Cisco is warning of attacks targeting the CVE-2020-3118 high severity vulnerability that affects multiple carrier-grade routers running the Cisco IOS XR Software.
The flaw resides in the Cisco Discovery Protocol implementation for Cisco IOS XR Software and could allow an unauthenticated, adjacent attacker to execute arbitrary code or cause a reload an affected device.
“The vulnerability is due to improper validation of string input from certain fields in Cisco Discovery Protocol messages. An attacker could exploit this vulnerability by sending a malicious Cisco Discovery Protocol packet to an affected device.” reads the advisory. “A successful exploit could allow the attacker to cause a stack overflow, which could allow the attacker to execute arbitrary code with administrative privileges on an affected device.”

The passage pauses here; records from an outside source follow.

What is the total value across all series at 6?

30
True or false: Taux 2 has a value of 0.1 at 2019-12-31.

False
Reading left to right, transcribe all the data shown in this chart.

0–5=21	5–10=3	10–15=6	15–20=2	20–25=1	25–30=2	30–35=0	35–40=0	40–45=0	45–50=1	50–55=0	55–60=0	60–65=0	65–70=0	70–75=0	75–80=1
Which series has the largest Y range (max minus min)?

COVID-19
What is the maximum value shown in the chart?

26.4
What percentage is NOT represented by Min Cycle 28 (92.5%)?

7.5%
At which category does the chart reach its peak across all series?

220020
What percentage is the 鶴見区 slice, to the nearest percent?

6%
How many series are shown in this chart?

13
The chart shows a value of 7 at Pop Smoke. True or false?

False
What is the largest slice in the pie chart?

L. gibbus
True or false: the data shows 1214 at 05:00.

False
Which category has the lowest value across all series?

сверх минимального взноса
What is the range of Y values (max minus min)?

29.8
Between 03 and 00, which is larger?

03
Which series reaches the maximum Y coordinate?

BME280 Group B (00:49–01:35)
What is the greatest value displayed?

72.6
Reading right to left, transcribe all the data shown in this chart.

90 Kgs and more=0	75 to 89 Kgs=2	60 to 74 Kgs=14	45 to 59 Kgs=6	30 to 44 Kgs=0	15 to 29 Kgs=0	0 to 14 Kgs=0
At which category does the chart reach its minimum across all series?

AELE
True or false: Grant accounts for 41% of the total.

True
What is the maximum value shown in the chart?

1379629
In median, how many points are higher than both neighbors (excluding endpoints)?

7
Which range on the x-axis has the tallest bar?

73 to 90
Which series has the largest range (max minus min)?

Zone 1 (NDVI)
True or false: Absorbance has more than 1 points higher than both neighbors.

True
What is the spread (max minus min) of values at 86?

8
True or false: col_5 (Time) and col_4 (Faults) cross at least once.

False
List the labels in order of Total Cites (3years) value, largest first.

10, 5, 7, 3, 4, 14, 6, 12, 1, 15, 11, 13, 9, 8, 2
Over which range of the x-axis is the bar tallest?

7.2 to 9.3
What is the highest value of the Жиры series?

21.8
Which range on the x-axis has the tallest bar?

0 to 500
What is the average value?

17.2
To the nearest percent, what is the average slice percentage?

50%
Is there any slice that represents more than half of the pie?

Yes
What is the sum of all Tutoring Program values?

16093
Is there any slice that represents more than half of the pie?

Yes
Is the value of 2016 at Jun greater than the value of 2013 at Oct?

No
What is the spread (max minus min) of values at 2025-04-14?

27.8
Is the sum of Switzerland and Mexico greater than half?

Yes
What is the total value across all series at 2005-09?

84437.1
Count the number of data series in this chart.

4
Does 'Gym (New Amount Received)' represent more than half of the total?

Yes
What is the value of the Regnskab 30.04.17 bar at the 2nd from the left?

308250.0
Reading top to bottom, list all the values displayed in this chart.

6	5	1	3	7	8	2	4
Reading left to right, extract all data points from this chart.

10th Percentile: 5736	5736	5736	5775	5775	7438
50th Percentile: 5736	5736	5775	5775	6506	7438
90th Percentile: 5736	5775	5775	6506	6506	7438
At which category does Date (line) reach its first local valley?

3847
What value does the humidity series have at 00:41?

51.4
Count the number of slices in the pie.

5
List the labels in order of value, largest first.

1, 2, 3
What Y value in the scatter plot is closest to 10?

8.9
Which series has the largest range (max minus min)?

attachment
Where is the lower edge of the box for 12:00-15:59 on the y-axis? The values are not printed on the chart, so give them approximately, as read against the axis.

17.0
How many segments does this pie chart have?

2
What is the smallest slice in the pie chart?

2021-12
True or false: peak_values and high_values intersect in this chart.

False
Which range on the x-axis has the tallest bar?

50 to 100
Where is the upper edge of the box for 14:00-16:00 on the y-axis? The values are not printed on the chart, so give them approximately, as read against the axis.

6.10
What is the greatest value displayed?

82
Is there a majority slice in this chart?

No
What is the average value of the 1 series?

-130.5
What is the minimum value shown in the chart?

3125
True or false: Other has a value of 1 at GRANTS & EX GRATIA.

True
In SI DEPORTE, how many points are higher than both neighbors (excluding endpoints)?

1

Cisco experts pointed out that the flaw can be exploited by unauthenticated adjacent attackers (Layer 2 adjacent) in the same broadcast domain as the vulnerable devices.
It is listed in top 25 vulnerabilities, shared by the NSA, exploited by Chinese state-sponsored hacking groups in attacks in the wild.
The IOS XR Network OS runs on several Cisco router families including NCS 540 & 560, NCS 5500, 8000, and ASR 9000 series routers.
The vulnerability also impacts third-party white box routers and Cisco products that have the Cisco Discovery Protocol enabled both on at least one interface and globally. Below the list of impacted devices:
Cisco addressed the CVE-2020-3118 flaw in February 2020, along with four other severe issues collectively tracked as CDPwn.
“In October 2020, the Cisco Product Security Incident Response Team (PSIRT) received reports of attempted exploitation of this vulnerability in the wild,” states the updated advisory.
“Cisco recommends that customers upgrade to a fixed Cisco IOS XR Software release to remediate this vulnerability.”
The following table reports the fixed release for this flaw:
|Cisco IOS XR Software Release||First Fixed Release for This Vulnerability|
|Earlier than 6.6||Appropriate SMU|
|6.61||6.6.3 or appropriate SMU|
|7.0||7.0.2 (Mar 2020) or appropriate SMU|
The advisory includes mitigation to address the flaw, the company suggests disabling Cisco Discovery Protocol Globally and on an Interface for customers who can immediately apply the security updates.